Trecho fornecido
###
Com razões econômicas e não sanitárias, o embargo da UE à carne brasileira revela uma competição na qual o preço e o volume da carne brasileira se impõem. Isso, contudo, não significa que o País possa se dar ao luxo de descumprir as regras de saúde animal. O descuido já provocou desastres comerciais. Simples falhas em controle de divisas deixaram Estados inteiros fora de um mercado mundial lucrativo e que, com a ascensão dos gigantes asiáticos China e Índia, além da Rússia, promete ainda mais.

Os parâmetros sanitários do Brasil são baseados em normas internacionais. O transporte para os frigoríficos é todo monitorado e os animais destinados ao mercado exterior são também inspecionados pelo Ministério da Agricultura, Pecuária e Abastecimento (Mapa). A determinação segura da origem da carne por meio de um “passaporte” que registra toda movimentação do gado, a rastreabilidade, já se tornou algo rotineiro. O “brinco” identificador virou acessório corriqueiro de bois e vacas.
###
Dados disponíveis
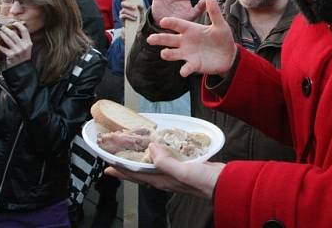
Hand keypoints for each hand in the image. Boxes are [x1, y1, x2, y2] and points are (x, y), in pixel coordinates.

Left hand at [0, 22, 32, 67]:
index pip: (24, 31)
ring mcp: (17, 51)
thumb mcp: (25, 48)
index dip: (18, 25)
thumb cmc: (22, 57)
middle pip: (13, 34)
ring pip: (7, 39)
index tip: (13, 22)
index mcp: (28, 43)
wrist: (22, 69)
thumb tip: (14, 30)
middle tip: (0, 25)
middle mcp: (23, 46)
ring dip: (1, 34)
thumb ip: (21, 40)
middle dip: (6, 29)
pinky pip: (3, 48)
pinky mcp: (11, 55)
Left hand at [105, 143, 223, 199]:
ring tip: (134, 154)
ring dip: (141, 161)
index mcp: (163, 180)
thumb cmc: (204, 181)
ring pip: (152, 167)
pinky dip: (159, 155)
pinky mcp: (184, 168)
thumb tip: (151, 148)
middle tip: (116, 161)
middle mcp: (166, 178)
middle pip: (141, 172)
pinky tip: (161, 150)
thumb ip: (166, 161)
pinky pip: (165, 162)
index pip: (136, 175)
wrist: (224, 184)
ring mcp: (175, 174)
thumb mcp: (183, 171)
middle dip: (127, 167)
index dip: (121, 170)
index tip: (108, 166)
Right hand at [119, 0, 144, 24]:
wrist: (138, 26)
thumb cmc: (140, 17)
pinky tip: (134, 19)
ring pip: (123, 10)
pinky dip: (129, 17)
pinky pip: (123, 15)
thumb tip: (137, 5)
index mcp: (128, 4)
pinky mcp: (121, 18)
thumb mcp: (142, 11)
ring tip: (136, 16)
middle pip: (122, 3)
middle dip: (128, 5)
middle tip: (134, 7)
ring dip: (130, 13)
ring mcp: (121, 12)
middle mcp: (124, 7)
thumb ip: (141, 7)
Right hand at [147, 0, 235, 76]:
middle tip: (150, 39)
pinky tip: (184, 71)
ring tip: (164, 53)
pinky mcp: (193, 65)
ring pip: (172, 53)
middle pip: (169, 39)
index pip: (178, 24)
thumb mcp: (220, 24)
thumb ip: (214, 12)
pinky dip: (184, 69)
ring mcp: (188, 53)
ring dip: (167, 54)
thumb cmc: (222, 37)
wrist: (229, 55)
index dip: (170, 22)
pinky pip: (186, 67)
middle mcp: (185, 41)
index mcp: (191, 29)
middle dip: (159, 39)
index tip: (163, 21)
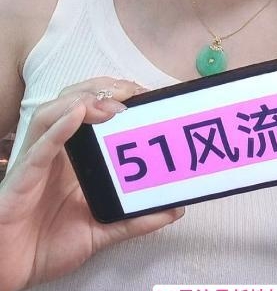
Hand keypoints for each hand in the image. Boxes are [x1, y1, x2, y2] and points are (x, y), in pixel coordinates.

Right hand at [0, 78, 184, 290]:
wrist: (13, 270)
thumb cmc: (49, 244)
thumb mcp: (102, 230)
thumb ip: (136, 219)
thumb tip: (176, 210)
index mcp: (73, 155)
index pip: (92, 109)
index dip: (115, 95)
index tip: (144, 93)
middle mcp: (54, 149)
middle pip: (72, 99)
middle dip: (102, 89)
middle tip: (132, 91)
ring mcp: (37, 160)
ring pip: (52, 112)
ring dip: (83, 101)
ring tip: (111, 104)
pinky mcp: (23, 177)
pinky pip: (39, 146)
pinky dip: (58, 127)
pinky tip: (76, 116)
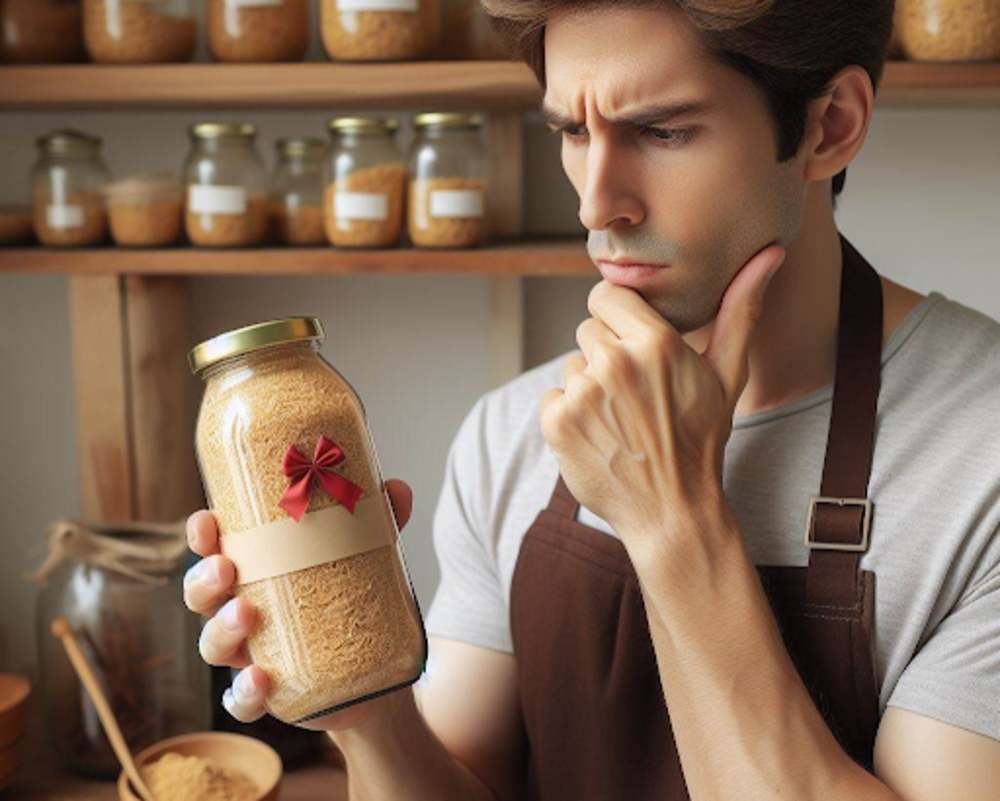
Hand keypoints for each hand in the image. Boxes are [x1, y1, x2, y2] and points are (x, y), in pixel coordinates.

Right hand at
###
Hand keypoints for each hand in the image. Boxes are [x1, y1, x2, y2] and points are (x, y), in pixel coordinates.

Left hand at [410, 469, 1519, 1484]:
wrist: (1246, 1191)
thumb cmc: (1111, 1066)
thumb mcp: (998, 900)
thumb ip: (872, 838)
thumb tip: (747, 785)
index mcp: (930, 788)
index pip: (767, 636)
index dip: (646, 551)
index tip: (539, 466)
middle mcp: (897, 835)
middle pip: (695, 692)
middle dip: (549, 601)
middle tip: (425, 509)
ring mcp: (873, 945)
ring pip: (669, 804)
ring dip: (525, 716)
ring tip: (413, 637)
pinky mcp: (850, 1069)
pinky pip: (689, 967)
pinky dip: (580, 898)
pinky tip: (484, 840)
###
O que fazer
Reproduza literalmente o trecho sobre a carne brasileira de "Os parâmetros sanitários" a "bois e vacas.". O material não é necessário para esta atividade.

Tarefa concluída
Os parâmetros sanitários do Brasil são baseados em normas internacionais. O transporte para os frigoríficos é todo monitorado e os animais destinados ao mercado exterior são também inspecionados pelo Ministério da Agricultura, Pecuária e Abastecimento (Mapa). A determinação segura da origem da carne por meio de um “passaporte” que registra toda movimentação do gado, a rastreabilidade, já se tornou algo rotineiro. O “brinco” identificador virou acessório corriqueiro de bois e vacas.